Os principais laboratórios de IA têm seguido a prática de treinar seus modelos em conjuntos de dados massivos. A ideia predominante é que o “aumento da escala” – que envolve o uso de maiores volumes de dados e capacidade computacional no treinamento – resultará em sistemas de IA mais capazes. Um exemplo é o Llama 3, que foi treinado com um conjunto impressionante de 15 trilhões de tokens; para efeito de comparação, o modelo anterior, o Llama 2, foi treinado com apenas 2 trilhões de tokens. Contudo, evidências sugerem que o aumento de escala pode eventualmente oferecer retornos decrescentes, como demonstrado recentemente por tentativas de treinamento de grandes modelos por parte da Anthropic e do Google, que não conseguiram atingir as expectativas em seus benchmarks internos.
novas abordagens: como superar os obstáculos da quantização?

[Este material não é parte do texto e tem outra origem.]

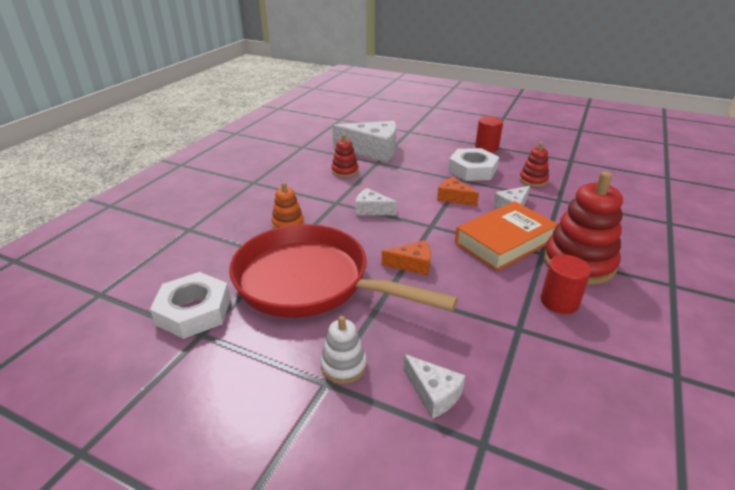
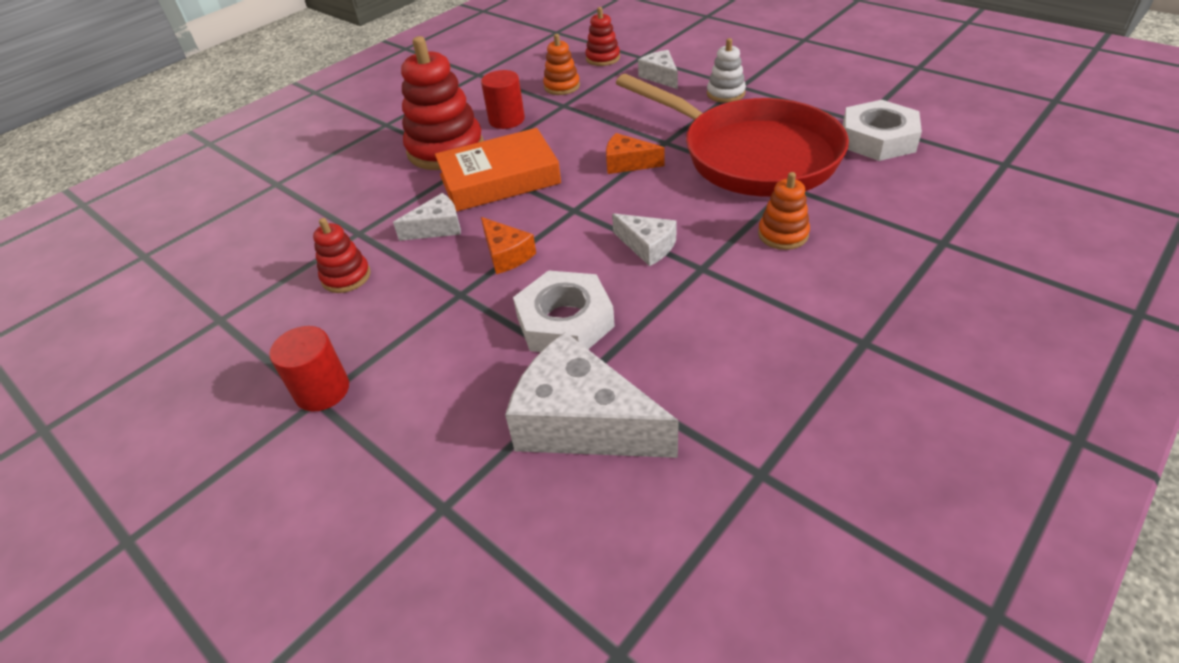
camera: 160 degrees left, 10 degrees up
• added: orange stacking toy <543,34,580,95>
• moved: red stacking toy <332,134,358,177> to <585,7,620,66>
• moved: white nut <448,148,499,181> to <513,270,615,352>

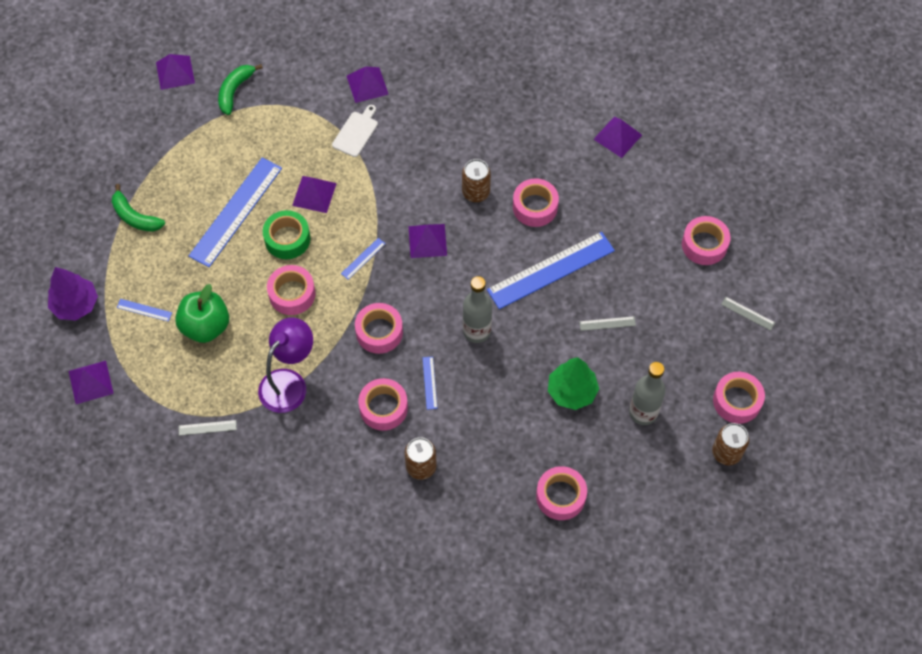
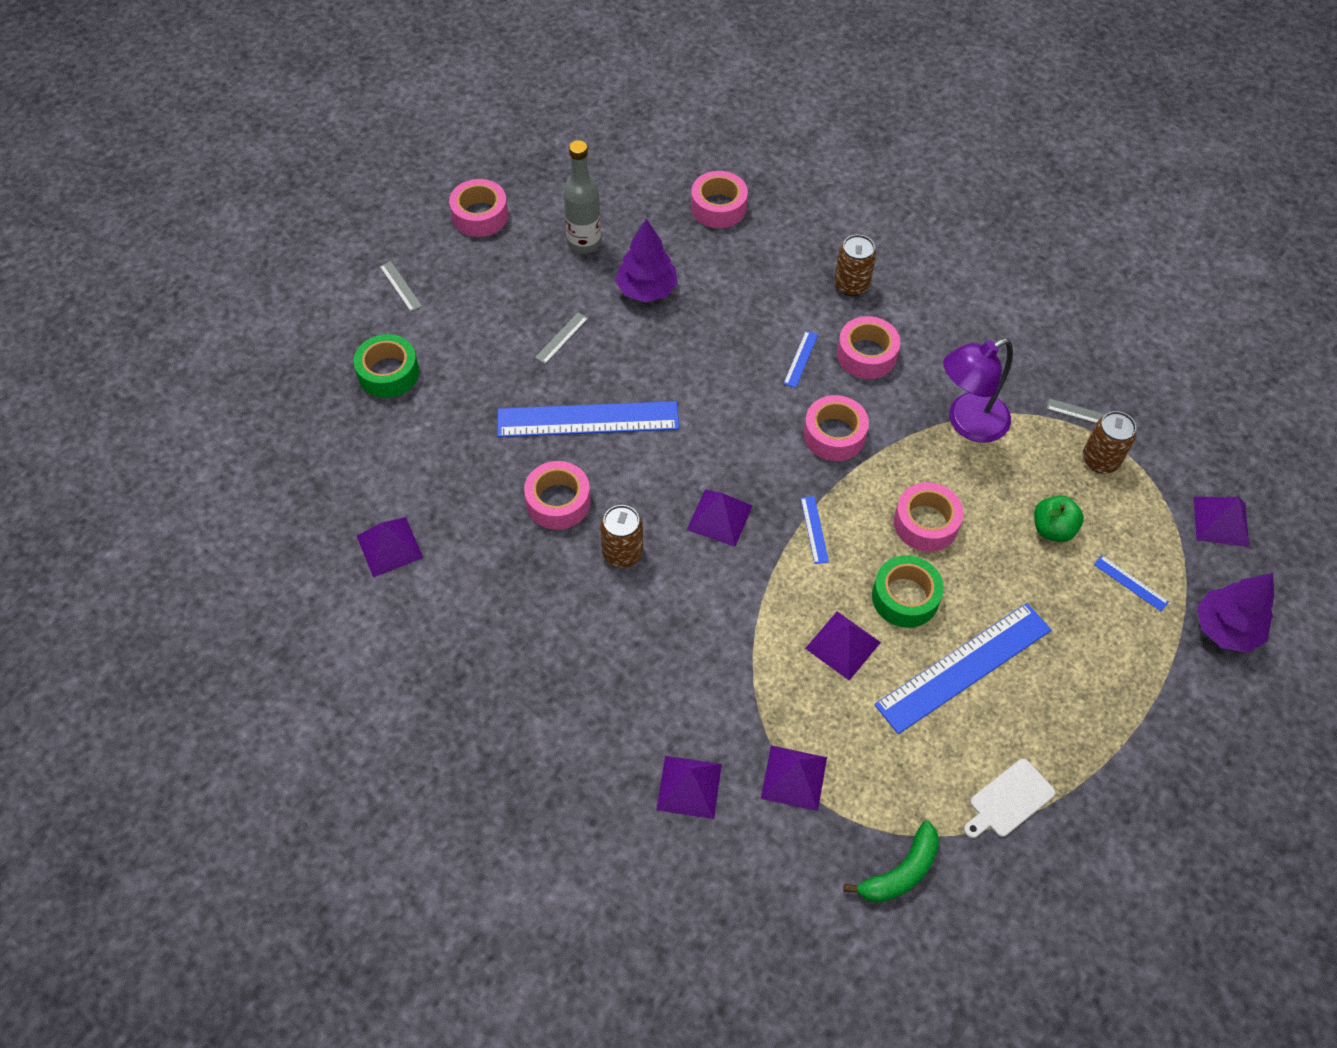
camera: 155 degrees left, 5 degrees down
• removed: green banana <112,184,165,232>
• removed: grey bottle <463,276,492,343>
• moved: purple pyramid <156,54,195,90> to <761,745,827,811>
• moved: white cutting board <332,105,378,157> to <964,759,1055,838>
• moved: brown can <712,423,749,465> to <1083,411,1136,473>
• recoloured: green tree <548,357,599,410> to purple tree <615,219,678,302>
• recoloured: pink tape <682,216,731,265> to green tape <353,334,419,398>
• turned: blue ruler <341,238,386,280> = <801,496,829,564> 75 degrees counterclockwise
• turned: grey ruler <579,316,636,331> = <535,313,588,364> 75 degrees counterclockwise
• resized: green apple <175,284,229,343> = <1034,495,1084,542> x0.66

Diante de tantas dificuldades relacionadas à quantização, surge a pergunta: existe uma maneira alternativa de desenvolver modelos que sejam menos suscetíveis à degradação? Kumar e seus co-autores acreditam que o treinamento de modelos em “baixa precisão” pode ajudar nesse sentido. Para esclarecer, “precisão” refere-se ao número de dígitos que um tipo de dado numérico pode representar com precisão. A maioria dos modelos atualmente é treinada com precisão de 16 bits e, após o treinamento, quantizada para 8 bits. Ao fazer essa transição, algumas componentes do modelo, como seus parâmetros, são convertidos para um formato de baixa precisão, mas isso pode vir acompanhado de uma perda de precisão.
Fabricantes de hardware, como a Nvidia, estão promovendo a utilização de menor precisão para a inferência de modelos quantizados. Seu novo chip Blackwell suporta precisão de 4 bits, usando um tipo de dados conhecido como FP4, que, segundo a Nvidia, promete beneficiar centros de dados que enfrentam restrições de memória e energia. Contudo, Kumar observa que precisões extremamente baixas podem não ser desejáveis. A menos que o modelo original tenha um número de parâmetros significativamente grande, precisões inferiores a 7 ou 8 bits podem resultar em uma diminuição notável na qualidade do modelo.
implacáveis limites da simplificação na inteligência artificial
Em resumo, este estudo de Kumar e seus colegas destaca que não existe uma solução simples para os desafios da quantização em IA. A mensagem principal é clara: “as limitações não podem ser contornadas de forma ingênua”. Mesmo com as esperanças de que novas arquiteturas possam surgir para estabilizar o treinamento de baixa precisão, Kumar enfatiza que a redução nos custos de inferência não será uma jornada fácil. O futuro dos modelos de IA parecerá cada vez mais baseado na curadoria criteriosa de dados, garantindo que apenas dados de alta qualidade sejam utilizados. Em um cenário em que o mundo da IA continua a evoluir rapidamente, a sabedoria de que “não existe almoço grátis” nunca foi tão relevante quanto agora.